А в Недолище невеселые дела заварились. Нашлись завистники вроде Зыркаша, который написал на него в Полоцк – мол, обирает крестьян. Но разве он обирал? Он даже не назначал платы. Впрочем, его ни о чем не спрашивали, только, распределяя твердый налог, вспомнили молотилку, и Сокур сказал, что будет по справедливости обложить твердым Ровбу, который на молотьбе кое-что заработал. Хведор не знал, как ответить: коротко он не умел, а долго объяснять не было возможности. И вышло так, что заработал Ровба или нет, но в деревне другой молотилки не было, и твердый налог влепили ему по закону. Закона же в его защиту не предусматривалось.
Сколько раз потом Хведор твердил себе: на кой черт она сдалась ему, та молотилка? Лучше бы, как все, молотил цепами, имел бы какой-никакой хлеб и свой угол, и не было бы тех несчастий, какими с дьявольской выдумкой начала преследовать его жизнь. Хотя, пожалуй, ничто уже его не спасло бы, молотилка была только зацепкой. Так, если тяжело нагруженный воз станет крениться на косогоре, то, как ни хватайся за него, опрокинется, одна сторона перевесит. Молотилка была последним довеском, который опрокинул и без того накренившийся воз жизни Ровбы. Потому что его уже пометили, как помечают шкодливую скотину в стаде, какая-то особая мета появилась возле его фамилии в сельсовете или, может, в районе. Твердый налог – семьдесят пудов жита – он кое-как уплатил, хотя подчистую вымел хлебные сусеки в амбаре, вывез все до первого марта, как и предписывала бумага. Голодновато стало на хуторе, нечем было засеять яровой клин – осталось пуда два ячменя да полмешка овса. И он не знал, то ли покупать остальное, то ли одолжить у кого. Но покупать нужны были деньги, а денег у него не было. Он ничего еще не придумал, как принесли новый, еще более твердый налог – восемьдесят пудов хлеба и сто рублей деньгами. Тогда он сказал себе: рехнулись они там, что ли, где он столько возьмет? Ходил в сельсовет, ездил в район к знакомому секретарю Теребильникову, который вместе с Миколой недавно работал в комсомоле,- жаловался, унижался, просил. Не помогло ничего, сказали: не уплатишь в срок, опишем хозяйство, "в том числе дворовые строения и скот". Погоревал пару дней и стал бегать по родственникам своим и жены, хоть сколько-нибудь зажиточным людям в своей и соседней деревнях – просить денег.
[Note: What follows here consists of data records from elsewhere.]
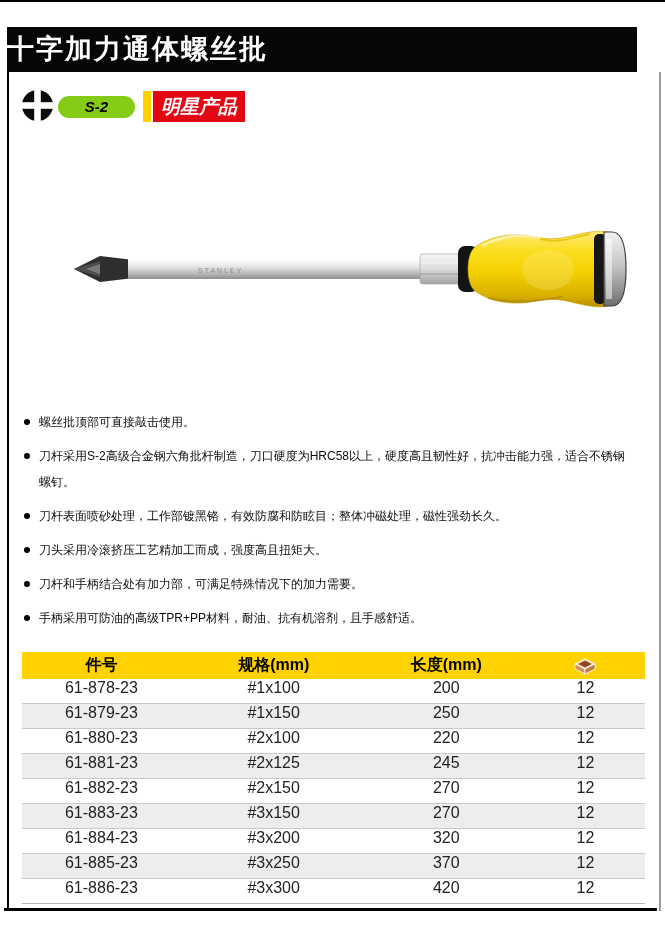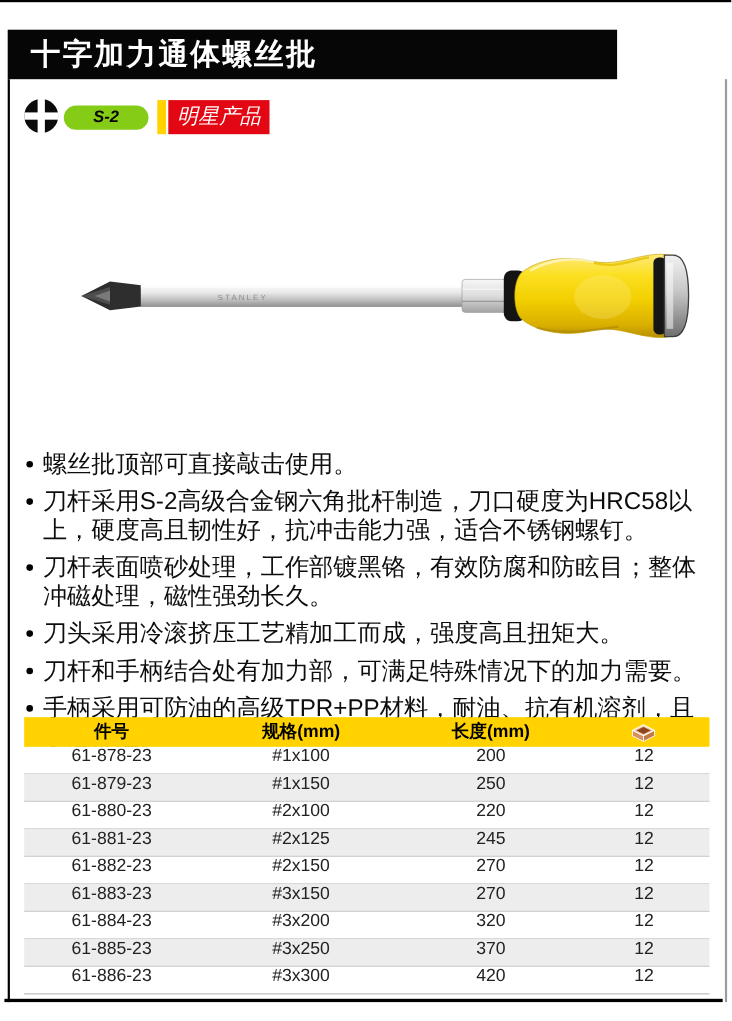--- a/index.html
+++ b/index.html
@@ -8,10 +8,10 @@
 
   .top-line { position:absolute; left:0; top:0; width:665px; height:2px; background:#000; }
 
-  .title-bar { position:absolute; left:7px; top:27px; width:554px; height:45px;
+  .title-bar { position:absolute; left:7px; top:27px; width:630px; height:45px;
                background:#060606; color:#fff; box-sizing:border-box;
                font-size:27px; font-weight:bold; letter-spacing:2px;
-               line-height:45px; padding-left:21px; }
+               line-height:45px; }
 
   .frame-left   { position:absolute; left:7px;  top:72px; width:2px; height:839px; background:#000; }
   .frame-right  { position:absolute; left:659px; top:72px; width:2px; height:839px; background:#9b9b9b; }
Но все будто одеревенели, оглохли, никто не хотел понять его беды и никто ничего не дал. Конечно, в то время каждый думал о том, как выкрутиться самому, потому что бумажки с твердым налогом уже замелькали не только в Недолище, но и в других селах. И он кинулся продавать молотилку, объявил о том по знакомым и даже на базаре в местечке. Да никто не покупал, не поинтересовался даже. Пришлось распродать скотину – обеих коров, всех овец и подсвинка. Конечно, был дурак; не понимал, что зря это, что не спасет его и квитанция о полном расчете. Ничто уже, видно, не могло спасти Ровбу, помеченного поганым и страшным словом "кулак".
В те заполошные дни, бегая в поисках денег, встретил в местечке Ноэма, старого еврея, с которым когда-то имел дело, заходил в его жатку под липой, когда покупал молотилку. Большой дружбы у них никогда не было, но Ноэм мог дать в долг и даже подождать, если долг не выпадало вернуть вовремя, или вместо денег принять яйца, масло, а то и пару мешков картошки. Всегда деловой и подвижный, Ноэм растерянно брел по местечковой улице, будто ничего не видя вокруг. Хведор деликатно поздоровался, они разговорились, и оказалось, что у Ноэма также серьезные нелады с властью. Когда Хведор пожаловался на свою беду, старый еврей взял его за пуговицу и сильно привлек к себе: "Я тебе скажу: бросай все, бери детей в охапку и утекай. Куда? Не важно куда – куда глаза глядят. Потом поздно будет… Это тебе говорит Ноэм! Я все бросил и вот с этой котомкой иду на станцию. Я тут больше не житель! Я беженец! Ты послушай меня, Хведор!"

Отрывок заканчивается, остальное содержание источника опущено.